Hot Hot Heat: Delaying the Breakdown

Why calling it quits would have been the easy way out for Hot Hot Heat.

Lost momentum. Unrewarding label stints. Poor album reviews. It can all conspire to do a band in. Hot Hot Heat has dealt with such career turbulence over the past few years, yet frontman Steve Bays insists they’re not giving up anytime soon.

“Why do bands break up?” Bays muses over the phone from a tour stop in Washington, D.C. “They start phoning it in, or they stop improving so they’re not stimulated. It’s a list of a million different things, you know, beyond just drugs and girls. But we’re getting better and better, and it feels like we know exactly what our goals are, so we’re not going to stop now.”

The Canadian dance-punk/post-punk foursome behind one of the past decade’s best and most well-received indie-rock debut albums—2002’s Sub Pop–released, Jack Endino–produced Make Up the Breakdown—has felt pressure to repeat that success ever since. There was a lengthy quiet period prior to the recent release of their fourth LP, Future Breeds. And to be brutally frank, the way their previous two albums (2005’s Elevator and 2007’s Happiness Ltd.) were disparaged by many critics and fans suggests that a lot of people wouldn’t have minded if they’d called it quits.
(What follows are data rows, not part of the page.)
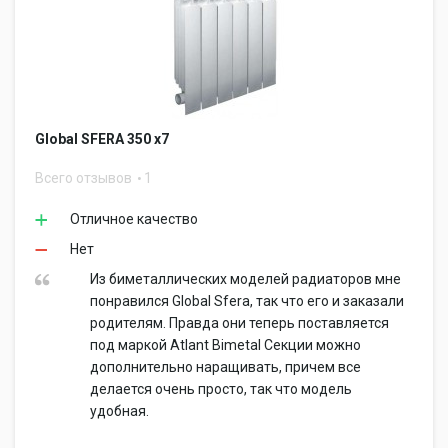
Global SFERA 350 x7
Всего отзывов
1
Отличное качество
Нет
Из биметаллических моделей радиаторов мне
понравился Global Sfera, так что его и заказали
родителям. Правда они теперь поставляется
под маркой Atlant Bimetal Секции можно
дополнительно наращивать, причем все
делается очень просто, так что модель
удобная.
While neither of those albums are nearly as bad as some would have you believe, they did abandon the band’s essential strengths and vitality demonstrated on Breakdown—anxious, exhilarating, propulsive rock that fits somewhere between Elvis Costello’s caustic New Wave and the freshly exhumed and updated Gang of Four-mat mined by the likes of the Futureheads and Franz Ferdinand.

The new direction (coinciding with a jump to Warner Bros.) swapped that razor-sharp fever for expansive, polished, and comparatively generic sonics, and in their attempt to conquer rock radio, HHH fell flat. Not that Bays necessarily regrets going for it.
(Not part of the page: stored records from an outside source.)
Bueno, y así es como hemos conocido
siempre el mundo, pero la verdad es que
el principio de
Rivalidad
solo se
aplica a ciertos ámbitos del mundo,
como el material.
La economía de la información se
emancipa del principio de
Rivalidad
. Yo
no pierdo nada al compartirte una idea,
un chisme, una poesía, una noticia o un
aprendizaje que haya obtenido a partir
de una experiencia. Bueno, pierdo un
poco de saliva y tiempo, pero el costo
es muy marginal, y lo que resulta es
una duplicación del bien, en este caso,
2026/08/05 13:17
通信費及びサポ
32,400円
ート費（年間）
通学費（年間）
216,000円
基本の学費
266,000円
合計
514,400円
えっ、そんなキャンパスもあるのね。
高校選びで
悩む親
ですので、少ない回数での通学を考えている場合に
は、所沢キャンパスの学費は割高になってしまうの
“Everything we did was a conscious decision, and you need to be prepared to lose fans to get closer to where you wanna go,” he says. “We’ve always been excited about making songs, and I felt like we were always getting tighter as a band and figuring out what we’re really about.”
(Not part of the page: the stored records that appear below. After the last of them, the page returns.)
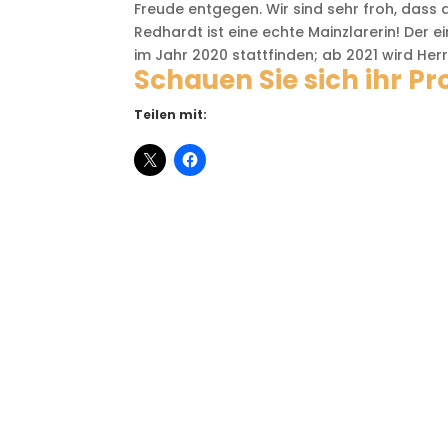
Freude entgegen. Wir sind sehr froh, dass 
Redhardt ist eine echte Mainzlarerin! Der 
im Jahr 2020 stattfinden; ab 2021 wird Her
Schauen Sie sich ihr Pro
Teilen mit:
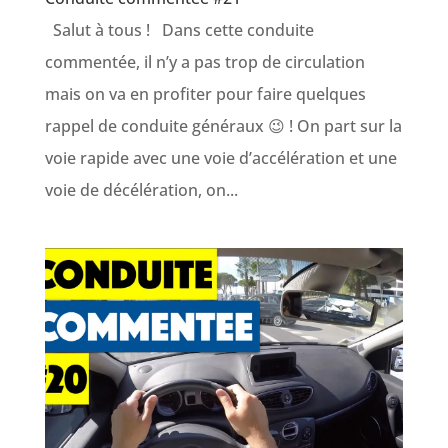
Salut à tous ! Dans cette conduite
commentée, il n’y a pas trop de circulation
mais on va en profiter pour faire quelques
rappel de conduite généraux 😉 ! On part sur la
voie rapide avec une voie d’accélération et une
voie de décélération, on...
That process has led them back to the beginning: Future Breeds, released on indie Dangerbird Records, doesn’t exactly ape Breakdown, but definitely taps into the same spirit. Listening to Bays yelp through the distorted synths, digital noise, and jagged guitar shards of opener “YVR” and the short, spastic rhythms and grooves that follow, you can’t help but think Hot Hot Heat made the right choice.

“All people stress about not knowing if they’ve gone down the right path in life, and as a musician it’s super-easy to fall into that,” says Bays. “So when times are tough and you question things, as you inevitably do, I think about how lucky we are to have loyal fans that come out to the shows. So we just gotta keep fighting and try to survive.”